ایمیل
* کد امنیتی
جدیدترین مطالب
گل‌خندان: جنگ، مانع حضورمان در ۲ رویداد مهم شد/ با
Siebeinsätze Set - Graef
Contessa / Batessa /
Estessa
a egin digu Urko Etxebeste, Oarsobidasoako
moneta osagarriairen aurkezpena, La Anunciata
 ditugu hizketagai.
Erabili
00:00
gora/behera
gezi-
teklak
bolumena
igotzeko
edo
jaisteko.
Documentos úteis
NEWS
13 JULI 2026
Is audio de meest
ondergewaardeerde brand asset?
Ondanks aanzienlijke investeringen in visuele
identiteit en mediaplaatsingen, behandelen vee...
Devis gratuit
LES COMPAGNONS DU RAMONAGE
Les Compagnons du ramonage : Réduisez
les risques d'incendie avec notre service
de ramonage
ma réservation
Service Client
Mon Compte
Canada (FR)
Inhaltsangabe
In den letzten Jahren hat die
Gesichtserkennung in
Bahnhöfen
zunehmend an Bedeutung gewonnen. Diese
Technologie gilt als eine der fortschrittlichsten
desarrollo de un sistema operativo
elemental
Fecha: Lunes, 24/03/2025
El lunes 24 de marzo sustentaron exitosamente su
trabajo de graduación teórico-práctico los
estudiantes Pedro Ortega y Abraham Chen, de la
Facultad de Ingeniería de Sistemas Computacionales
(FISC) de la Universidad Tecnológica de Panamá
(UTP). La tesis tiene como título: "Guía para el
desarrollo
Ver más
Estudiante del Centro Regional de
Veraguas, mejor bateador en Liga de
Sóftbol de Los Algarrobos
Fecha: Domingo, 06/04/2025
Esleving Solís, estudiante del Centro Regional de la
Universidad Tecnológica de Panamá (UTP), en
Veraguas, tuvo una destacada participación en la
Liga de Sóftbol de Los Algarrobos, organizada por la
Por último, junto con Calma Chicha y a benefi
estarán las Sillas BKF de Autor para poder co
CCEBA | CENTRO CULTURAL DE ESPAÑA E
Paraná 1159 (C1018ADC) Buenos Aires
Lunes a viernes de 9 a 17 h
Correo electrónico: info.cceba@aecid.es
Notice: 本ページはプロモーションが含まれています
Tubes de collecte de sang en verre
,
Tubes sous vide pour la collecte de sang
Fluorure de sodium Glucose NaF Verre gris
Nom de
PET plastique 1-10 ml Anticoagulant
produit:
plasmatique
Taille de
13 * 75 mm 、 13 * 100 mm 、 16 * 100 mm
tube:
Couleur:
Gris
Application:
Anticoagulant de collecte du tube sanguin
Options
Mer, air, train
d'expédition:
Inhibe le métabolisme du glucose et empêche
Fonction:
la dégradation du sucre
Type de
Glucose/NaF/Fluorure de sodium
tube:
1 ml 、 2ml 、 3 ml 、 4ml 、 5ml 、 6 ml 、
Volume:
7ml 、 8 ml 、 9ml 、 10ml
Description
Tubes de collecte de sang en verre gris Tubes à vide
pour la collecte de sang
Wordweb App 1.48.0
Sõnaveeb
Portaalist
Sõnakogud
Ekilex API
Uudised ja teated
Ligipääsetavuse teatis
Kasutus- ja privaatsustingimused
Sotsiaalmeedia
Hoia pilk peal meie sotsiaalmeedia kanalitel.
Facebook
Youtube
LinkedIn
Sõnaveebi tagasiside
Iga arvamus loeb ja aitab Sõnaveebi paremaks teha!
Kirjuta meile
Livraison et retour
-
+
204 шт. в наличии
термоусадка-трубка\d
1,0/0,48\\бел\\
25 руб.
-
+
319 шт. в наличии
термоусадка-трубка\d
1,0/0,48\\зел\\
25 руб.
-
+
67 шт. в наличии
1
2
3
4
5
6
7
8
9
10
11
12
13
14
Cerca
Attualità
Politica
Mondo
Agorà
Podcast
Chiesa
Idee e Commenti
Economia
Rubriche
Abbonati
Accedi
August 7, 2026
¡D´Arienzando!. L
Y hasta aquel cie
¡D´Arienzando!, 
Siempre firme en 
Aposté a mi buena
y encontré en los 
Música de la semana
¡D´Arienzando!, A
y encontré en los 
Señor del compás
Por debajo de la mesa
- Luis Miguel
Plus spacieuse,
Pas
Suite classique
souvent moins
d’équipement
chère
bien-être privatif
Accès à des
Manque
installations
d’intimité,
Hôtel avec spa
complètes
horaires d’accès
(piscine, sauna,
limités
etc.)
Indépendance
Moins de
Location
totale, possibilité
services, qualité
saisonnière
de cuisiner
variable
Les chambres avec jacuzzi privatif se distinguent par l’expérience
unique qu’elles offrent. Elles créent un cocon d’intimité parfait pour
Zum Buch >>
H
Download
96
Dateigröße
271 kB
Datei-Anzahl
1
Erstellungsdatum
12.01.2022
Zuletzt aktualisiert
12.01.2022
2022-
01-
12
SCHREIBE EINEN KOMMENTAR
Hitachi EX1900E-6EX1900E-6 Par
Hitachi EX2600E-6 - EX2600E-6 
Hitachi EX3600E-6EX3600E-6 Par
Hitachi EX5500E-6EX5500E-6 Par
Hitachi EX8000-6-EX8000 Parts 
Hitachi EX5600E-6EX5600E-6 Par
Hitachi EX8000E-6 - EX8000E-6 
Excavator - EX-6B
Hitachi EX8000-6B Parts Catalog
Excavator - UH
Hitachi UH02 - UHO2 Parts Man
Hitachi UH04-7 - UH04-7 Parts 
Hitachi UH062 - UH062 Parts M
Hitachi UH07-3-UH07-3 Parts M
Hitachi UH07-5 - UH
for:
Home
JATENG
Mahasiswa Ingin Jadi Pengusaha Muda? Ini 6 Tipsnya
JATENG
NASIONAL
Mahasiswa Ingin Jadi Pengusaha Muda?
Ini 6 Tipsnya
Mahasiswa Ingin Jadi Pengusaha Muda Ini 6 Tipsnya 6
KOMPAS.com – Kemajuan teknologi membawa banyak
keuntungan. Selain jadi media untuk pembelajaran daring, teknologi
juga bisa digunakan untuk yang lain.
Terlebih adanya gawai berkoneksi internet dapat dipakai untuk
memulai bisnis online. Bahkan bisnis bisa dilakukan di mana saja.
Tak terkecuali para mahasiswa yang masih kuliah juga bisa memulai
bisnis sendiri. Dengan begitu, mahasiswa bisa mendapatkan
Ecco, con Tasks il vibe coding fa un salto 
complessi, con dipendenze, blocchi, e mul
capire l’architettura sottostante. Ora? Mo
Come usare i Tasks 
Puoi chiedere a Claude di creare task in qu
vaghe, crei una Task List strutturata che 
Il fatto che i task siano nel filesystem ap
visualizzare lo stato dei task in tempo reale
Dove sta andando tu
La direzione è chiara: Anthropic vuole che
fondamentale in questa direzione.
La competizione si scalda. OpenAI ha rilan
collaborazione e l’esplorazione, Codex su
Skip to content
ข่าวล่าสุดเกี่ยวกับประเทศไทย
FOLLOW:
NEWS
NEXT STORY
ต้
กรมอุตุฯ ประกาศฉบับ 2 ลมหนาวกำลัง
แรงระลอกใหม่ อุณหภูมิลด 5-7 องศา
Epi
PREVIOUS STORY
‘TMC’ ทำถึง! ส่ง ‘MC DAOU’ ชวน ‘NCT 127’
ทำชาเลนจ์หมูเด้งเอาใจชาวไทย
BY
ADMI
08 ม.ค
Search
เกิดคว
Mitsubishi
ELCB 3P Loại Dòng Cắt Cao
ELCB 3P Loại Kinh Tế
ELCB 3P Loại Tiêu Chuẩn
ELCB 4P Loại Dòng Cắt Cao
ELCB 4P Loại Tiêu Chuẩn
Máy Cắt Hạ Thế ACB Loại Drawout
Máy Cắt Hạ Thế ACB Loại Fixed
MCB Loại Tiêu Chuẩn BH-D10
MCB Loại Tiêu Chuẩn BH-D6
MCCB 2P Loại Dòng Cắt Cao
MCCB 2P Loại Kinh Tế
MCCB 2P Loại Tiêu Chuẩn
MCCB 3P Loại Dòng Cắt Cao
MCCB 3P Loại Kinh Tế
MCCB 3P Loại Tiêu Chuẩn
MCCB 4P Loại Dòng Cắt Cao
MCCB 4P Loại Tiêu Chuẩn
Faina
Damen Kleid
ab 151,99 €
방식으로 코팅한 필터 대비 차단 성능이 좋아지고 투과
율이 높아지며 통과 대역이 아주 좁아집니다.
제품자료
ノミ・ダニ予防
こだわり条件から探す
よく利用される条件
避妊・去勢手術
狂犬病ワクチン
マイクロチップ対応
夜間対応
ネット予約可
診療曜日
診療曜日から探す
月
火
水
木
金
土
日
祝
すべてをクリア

⁂

● **What you will do**
Reproduce the listing verbatim, everything from its first line down to the line containing "Ondanks aanzienlijke investeringen in visuele", with both of those lines included.

● **Response to this exercise**
ایمیل
* کد امنیتی
جدیدترین مطالب
گل‌خندان: جنگ، مانع حضورمان در ۲ رویداد مهم شد/ با
Siebeinsätze Set - Graef
Contessa / Batessa /
Estessa
a egin digu Urko Etxebeste, Oarsobidasoako
moneta osagarriairen aurkezpena, La Anunciata
 ditugu hizketagai.
Erabili
00:00
gora/behera
gezi-
teklak
bolumena
igotzeko
edo
jaisteko.
Documentos úteis
NEWS
13 JULI 2026
Is audio de meest
ondergewaardeerde brand asset?
Ondanks aanzienlijke investeringen in visuele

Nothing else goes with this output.